The Schnez-Truppe was part of a larger movement in West Germany at the time, codenamed the Windhund-Bewegung (Greyhound movement) and based on the insignia of the 116th Panzer Division. Gerhard von Schwerin, former commander of the division, served as a consultant in military and security matters for the West German government under Adenauer. West Germany, not armed at the time, was concerned with its own inability to defend itself after the outbreak of the Korean War. The main aim was to have a counterforce to the Kasernierte Volkspolizei of East Germany in case of a Korea-like scenario if the East attacked.

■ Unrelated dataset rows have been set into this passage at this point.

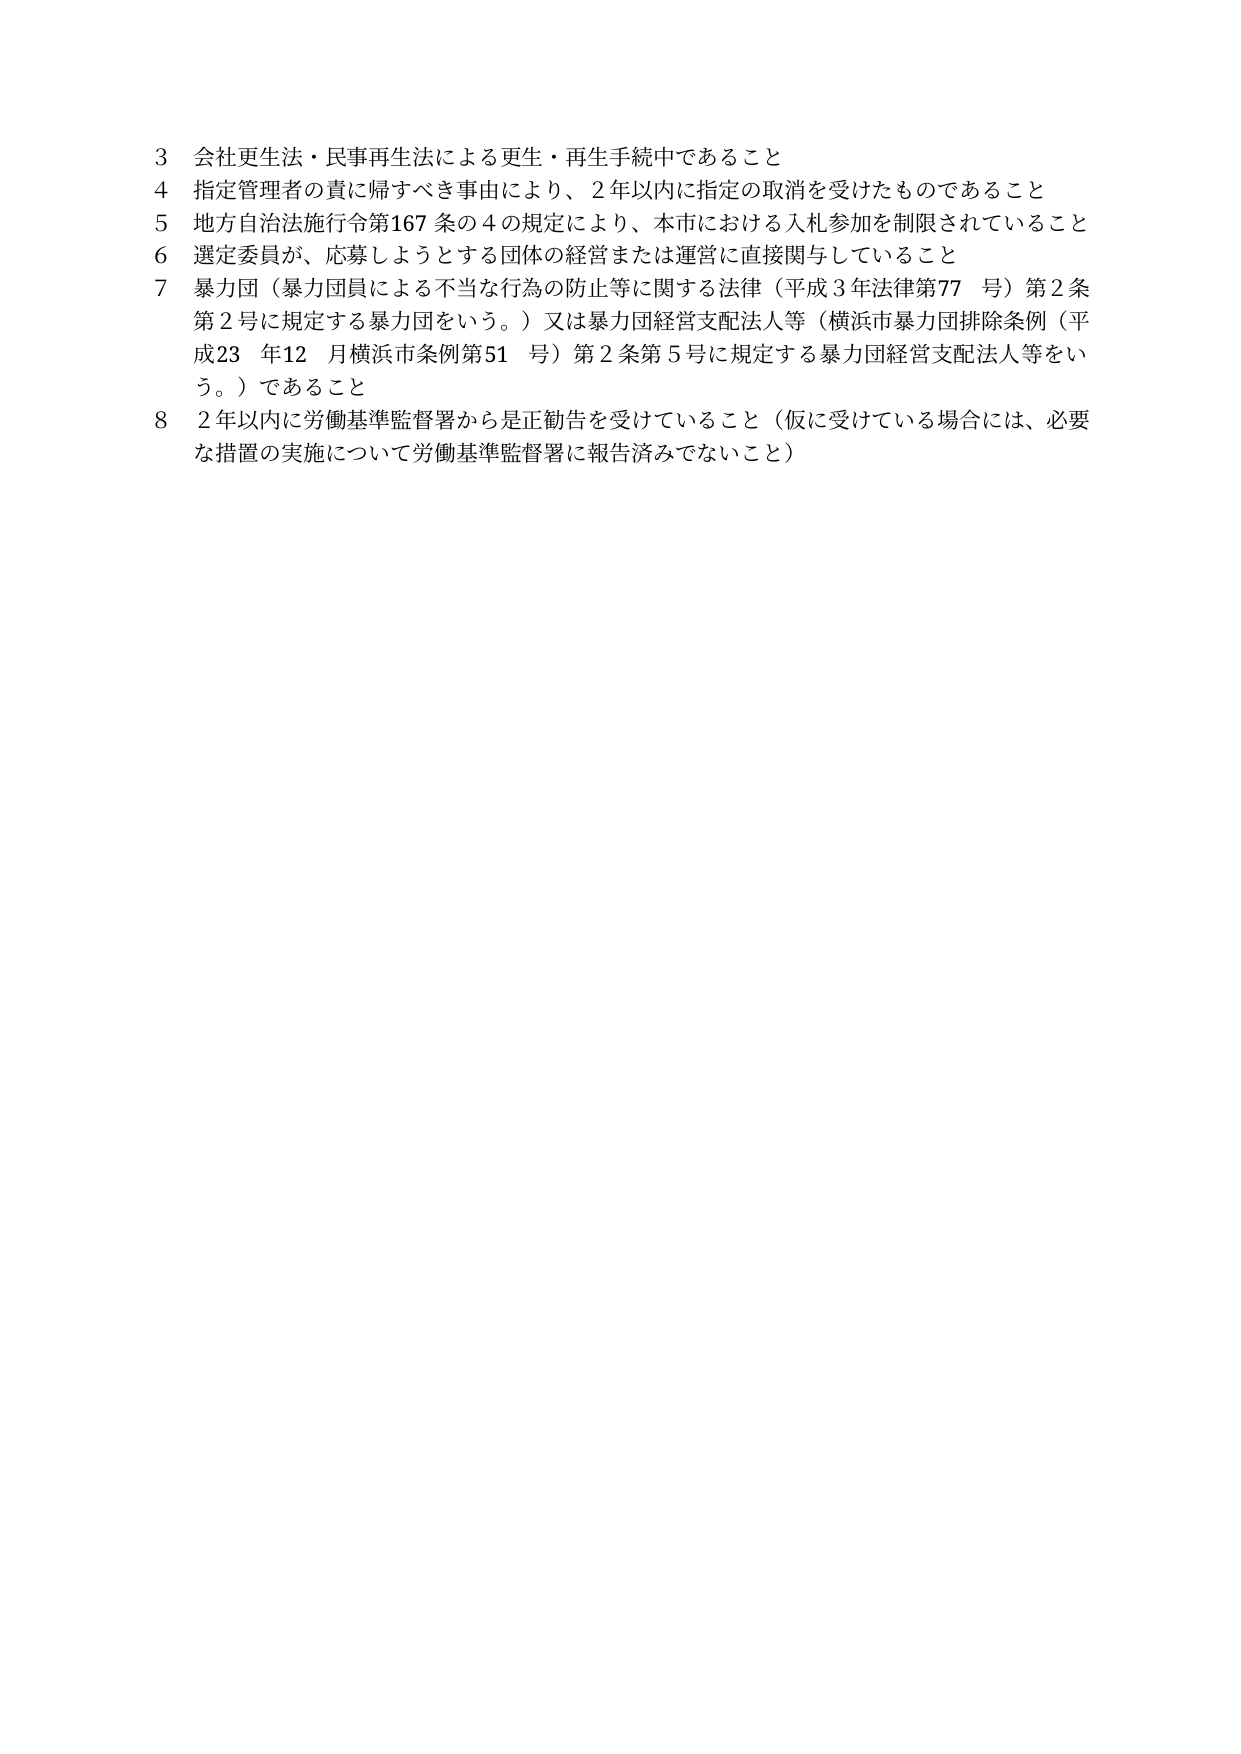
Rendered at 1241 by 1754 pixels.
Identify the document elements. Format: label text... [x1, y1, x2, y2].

list 会社更生法・民事再生法による更生・再生手続中であること [150, 139, 1090, 172]
list 選定委員が、応募しようとする団体の経営または運営に直接関与していること [150, 238, 1090, 271]
list 暴力団（暴力団員による不当な行為の防止等に関する法律（平成３年法律第77号）第２条第２号に規定する暴力団をいう。）又は暴力団経営支配法人等（横浜市暴力団排除条例（平成23年12月横浜市条例第51号）第２条第５号に規定する暴力団経営支配法人等をいう。）であること [150, 271, 1090, 403]
list ２年以内に労働基準監督署から是正勧告を受けていること（仮に受けている場合には、必要な措置の実施について労働基準監督署に報告済みでないこと） [150, 403, 1090, 468]
list 指定管理者の責に帰すべき事由により、２年以内に指定の取消を受けたものであること [150, 172, 1090, 205]
list 地方自治法施行令第167条の４の規定により、本市における入札参加を制限されていること [150, 205, 1090, 238]
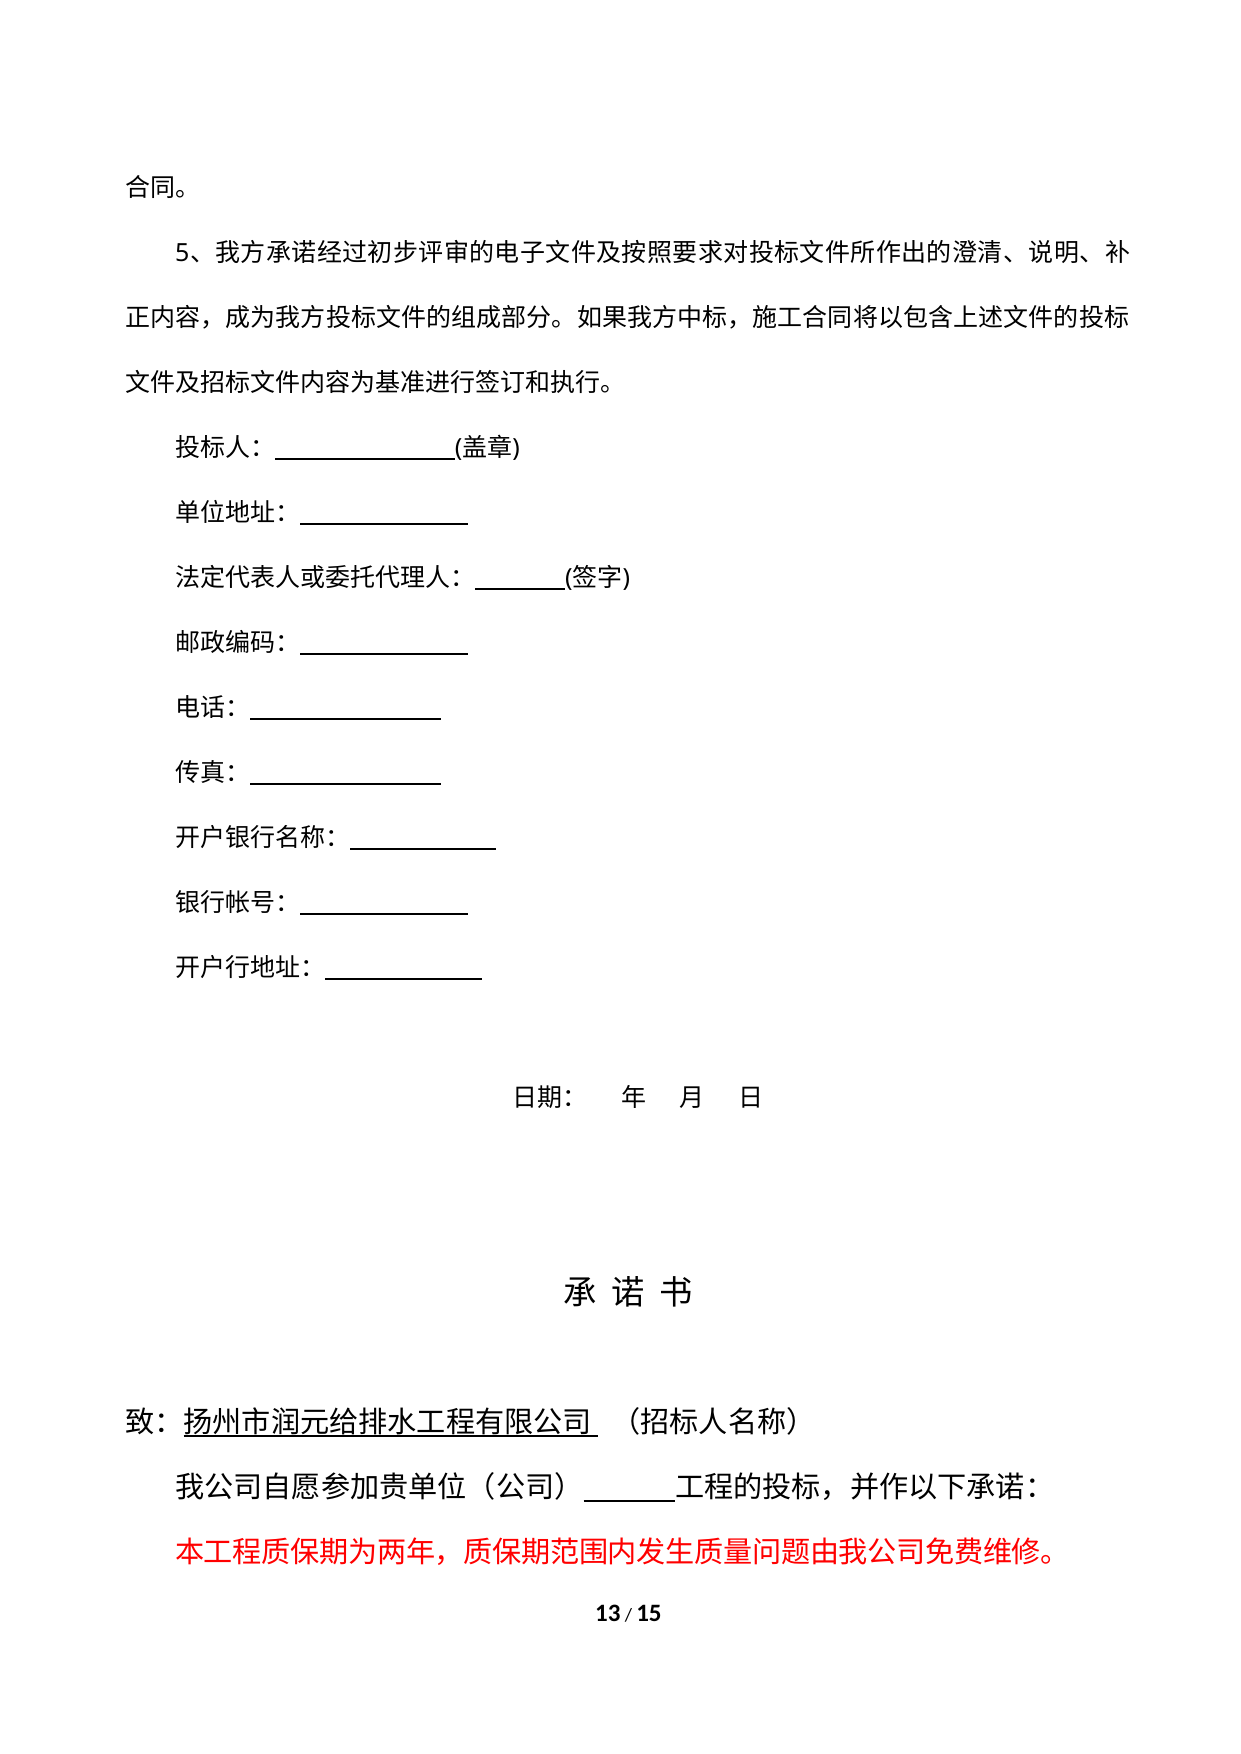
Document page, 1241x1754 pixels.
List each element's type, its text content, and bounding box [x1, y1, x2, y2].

text 日期： 年 月 日 [125, 1063, 1131, 1128]
text 银行帐号： [125, 868, 1131, 933]
text 开户银行名称： [125, 803, 1131, 868]
text 法定代表人或委托代理人： (签字) [125, 543, 1131, 608]
text 投标人： (盖章) [125, 413, 1131, 478]
text 传真： [125, 738, 1131, 803]
text 承 诺 书 [125, 1258, 1131, 1323]
text 单位地址： [125, 478, 1131, 543]
text 我公司自愿参加贵单位（公司） 工程的投标，并作以下承诺： [125, 1453, 1131, 1518]
text 本工程质保期为两年，质保期范围内发生质量问题由我公司免费维修。 [125, 1518, 1131, 1583]
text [125, 153, 1131, 218]
text 电话： [125, 673, 1131, 738]
text 5、我方承诺经过初步评审的电子文件及按照要求对投标文件所作出的澄清、说明、补正内容，成为我方投标文件的组成部分。如果我方中标，施工合同将以包含上述文件的投标文件及招标文件内容为基准进行签订和执行。 [125, 218, 1131, 413]
text 致：扬州市润元给排水工程有限公司 （招标人名称） [125, 1388, 1131, 1453]
text 开户行地址： [125, 933, 1131, 998]
text 邮政编码： [125, 608, 1131, 673]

According to intelligence reports at the time, the Kasernierte Volkspolizei possessed almost 1,300 tanks, of which 47 were heavy and 480 medium battle tanks. The Schnez-Truppe was to field four armoured divisions, to be deployed in case of a German-only war between East and West with no outside interference. The tanks for the armoured divisions, however, would have had to be provided by the US Army, as West Germany possessed none at the time, and Schnez was most active in southern Germany, particularly Württemberg and Bavaria, in the former US occupation zone. The historian Agilolf Keßelring concluded that Schnez's activities were almost certainly known to US intelligence agencies. The Schnez-Truppe was organised down to the company level and consisted predominantly of members of former German elite tank divisions.

==Assessment==
The Schnez-Truppe never came close to a similar status and structure to the post-First World War Freikorps. The German historian Sven Felix Kellerhoff concluded that the organisation was part of the "prehistory" of the Bundeswehr. In Kellerhoff's conclusion, the organisation was known to the German government, the German political opposition, German intelligence agencies and the US authorities in Germany. The Schnez-Truppe was a political risk, but given the lack of any native defensive capability in West Germany, it was a necessary measure to counter the perceived threat from communist East Germany.